As for Bulgaria, the government’s move to seize control of the Burgas refinery is not without controversy. Opposition lawmakers warn of potential legal battles ahead. Ivaylo Mirchev, leader of the Democratic Bulgaria alliance, voiced strong criticism: "This person will be granted such extraordinary powers that, in the end, Lukoil will sue Bulgaria — and the money will end up in Russia." Despite these concerns, the ruling coalition argues the step is necessary to prevent the refinery’s shutdown, which would have devastating consequences for Bulgaria’s energy security and economy. The government maintains that the U.S. sanctions "will effectively lead to the shutdown of the refinery’s operations due to the refusal of all counterparties to make payments to Lukoil-owned companies."

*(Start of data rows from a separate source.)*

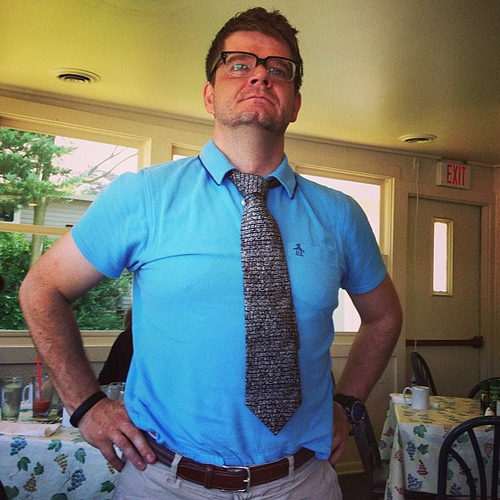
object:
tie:
[222, 170, 304, 435]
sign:
[434, 159, 474, 193]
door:
[403, 192, 484, 401]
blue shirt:
[66, 136, 391, 473]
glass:
[31, 372, 56, 417]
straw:
[33, 352, 44, 400]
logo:
[291, 242, 308, 257]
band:
[66, 389, 110, 431]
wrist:
[58, 377, 110, 427]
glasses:
[207, 49, 302, 84]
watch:
[333, 392, 367, 428]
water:
[1, 385, 22, 419]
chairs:
[432, 412, 500, 499]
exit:
[444, 160, 467, 189]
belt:
[141, 431, 317, 493]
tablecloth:
[377, 391, 500, 499]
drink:
[30, 372, 57, 423]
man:
[17, 4, 404, 499]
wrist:
[329, 377, 372, 431]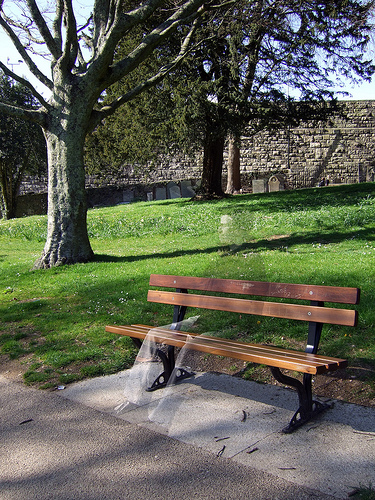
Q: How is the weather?
A: Sunny.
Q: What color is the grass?
A: Green.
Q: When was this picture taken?
A: Daytime.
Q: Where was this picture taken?
A: A park.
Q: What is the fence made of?
A: Stone.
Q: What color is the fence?
A: Grey.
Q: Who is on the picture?
A: A ghost.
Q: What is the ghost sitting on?
A: A bench.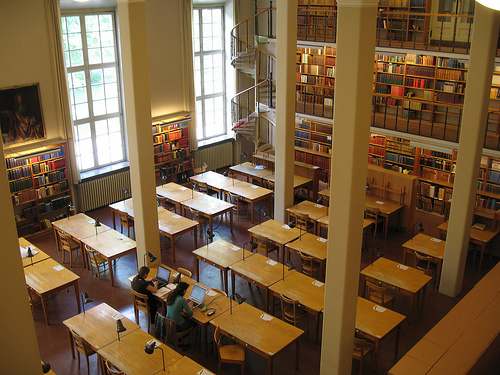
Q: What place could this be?
A: It is a library.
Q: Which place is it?
A: It is a library.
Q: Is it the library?
A: Yes, it is the library.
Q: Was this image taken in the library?
A: Yes, it was taken in the library.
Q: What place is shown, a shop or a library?
A: It is a library.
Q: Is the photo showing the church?
A: No, the picture is showing the library.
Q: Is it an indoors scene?
A: Yes, it is indoors.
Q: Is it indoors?
A: Yes, it is indoors.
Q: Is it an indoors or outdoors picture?
A: It is indoors.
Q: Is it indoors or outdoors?
A: It is indoors.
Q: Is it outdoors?
A: No, it is indoors.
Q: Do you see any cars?
A: No, there are no cars.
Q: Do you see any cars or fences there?
A: No, there are no cars or fences.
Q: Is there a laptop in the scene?
A: Yes, there is a laptop.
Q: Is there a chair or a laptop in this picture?
A: Yes, there is a laptop.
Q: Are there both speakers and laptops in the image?
A: No, there is a laptop but no speakers.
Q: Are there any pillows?
A: No, there are no pillows.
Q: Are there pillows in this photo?
A: No, there are no pillows.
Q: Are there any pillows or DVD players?
A: No, there are no pillows or DVD players.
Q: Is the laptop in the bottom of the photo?
A: Yes, the laptop is in the bottom of the image.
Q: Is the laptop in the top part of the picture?
A: No, the laptop is in the bottom of the image.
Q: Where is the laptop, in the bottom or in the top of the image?
A: The laptop is in the bottom of the image.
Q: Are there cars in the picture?
A: No, there are no cars.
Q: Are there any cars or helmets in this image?
A: No, there are no cars or helmets.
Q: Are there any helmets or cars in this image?
A: No, there are no cars or helmets.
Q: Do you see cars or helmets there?
A: No, there are no cars or helmets.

Under the newly adopted rules, the special commercial manager can not only keep the refinery running but also sell it, with the proceeds placed in a restricted account in Lukoil’s name. However, Lukoil would be unable to access these funds, a measure intended to comply with international sanctions while keeping the refinery operational. Boyko Borissov, Bulgaria’s former prime minister and leader of the GERB party, explained to local media that these changes are designed to protect the refinery and the country’s energy interests.

Adding to the sense of urgency, Bulgaria last week imposed temporary restrictions on the export of petroleum products, including diesel and aviation fuel, even to other European Union members. This measure aims to ensure sufficient domestic supplies ahead of the new U.S. sanctions. The ban underscores the precariousness of Bulgaria’s energy situation and the government’s determination to avoid fuel shortages at home.

The Kremlin, for its part, has pushed back against the mounting international pressure. Kremlin spokesman Dmitry Peskov insisted that Lukoil’s legitimate interests should be respected, calling the sanctions "illegal." He stated, "We believe that all legitimate interests of a major international company, including a Russian one, like Lukoil, in terms of international trade and economic relations, must be respected." The Russian government has characterized the failed Gunvor deal as a commercial matter but remains adamant about defending the company’s rights on the global stage.

Analysts and oil executives predict that Lukoil will be forced to sell off its international assets at steep discounts by the U.S. Treasury’s November 21 deadline. The fate of the Burgas refinery, along with Lukoil’s other overseas holdings, remains uncertain as the clock ticks down. For Bulgaria, the coming weeks will reveal whether its bold legislative gambit can keep the country’s energy heart beating—or whether the standoff will plunge the Balkans’ largest refinery, and the nation itself, into crisis.

As the deadline approaches, Bulgaria’s struggle to balance sanctions compliance with national energy security is a vivid reminder of how global politics can reach deep into the daily workings of a country’s economy. The outcome will have far-reaching implications, not just for Bulgaria, but for the entire region’s energy future.